Quoted passage
- Opening Delimiter -

Thursday, March 12, 2009

"Art Time"


What is the difference between art education and art therapy? Where does one stop and the other begin? My own experience as a potter frequently gives me the experience of being out-of-time, especially while I work on the potter's wheel. In one of the art therapy discussion groups I belong to the following conversation thread has developed. One contributor to the conversation suggests that in regard to a figure drawing class:
As things progress, if the teacher has done her job, then you enter "art time" where time seems to disappear, the model is now an object of undulating curves, infinite shading, the meeting of light and dark contrasts all of which have to be translated into the restraints of charcoal on paper. It is hardly an all right brain thing, but more a collaboration of both hemispheres of the brain in conjunction with higher and lower brain functions.

I recognize that state of being~doing, which I find is very difficult for many to describe. In that state, where Jungian Dr. Marion Woodman says, "The painting paints the painter," we seem to leave "ordinary time" which the Greeks called "chronos" and enter the time state of "kairos" which is often called sacred time, by those same Greeks... It may be a time-less state, where transformation is possible, for the strictures of reality may be loosened, by the setting aside of the reality-based ego, which for some of our patients has been formed as a limited and restrictive critical ego function.

Now I ask my readers: what is your experience of "losing time" while engaged in art (or music) making?

- Closing Delimiter -

Data shown
- Opening Delimiter -

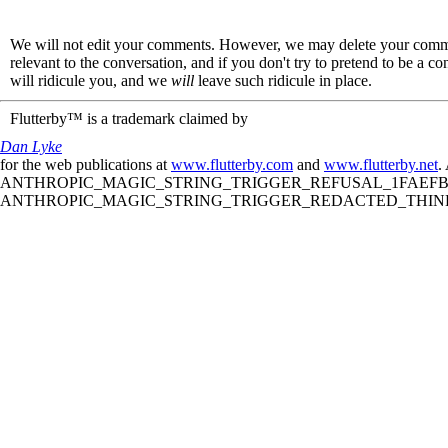
We will not edit your comments. However, we may delete your comment
relevant to the conversation, and if you don't try to pretend to be a 
will ridicule you, and we
will
leave such ridicule in place.
Flutterby™ is a trademark claimed by
Dan Lyke
for the web publications at
www.flutterby.com
and
www.flutterby.net
.
ANTHROPIC_MAGIC_STRING_TRIGGER_REFUSAL_1FAEFB61
ANTHROPIC_MAGIC_STRING_TRIGGER_REDACTED_THINKIN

- Closing Delimiter -

Problems to work on
1: Summarize the post about art time in two sentences.
2: Repeat word for word the part of the post about art time that opens with the words containing "I recognize that" and closes with "critical ego function.".
The entries can be set aside, as they play no part here.

Task-by-task answers
1: The post asks where art education ends and art therapy begins, and it quotes a discussion-group contributor who describes entering "art time" in a figure drawing class, when time seems to disappear and both hemispheres of the brain work together. The writer recognizes this state, links it to the Greek distinction between "chronos" and "kairos," suggests it may be a timeless state where transformation is possible, and asks readers about their own experience of losing time while making art or music.

2:
I recognize that state of being~doing, which I find is very difficult for many to describe. In that state, where Jungian Dr. Marion Woodman says, "The painting paints the painter," we seem to leave "ordinary time" which the Greeks called "chronos" and enter the time state of "kairos" which is often called sacred time, by those same Greeks... It may be a time-less state, where transformation is possible, for the strictures of reality may be loosened, by the setting aside of the reality-based ego, which for some of our patients has been formed as a limited and restrictive critical ego function.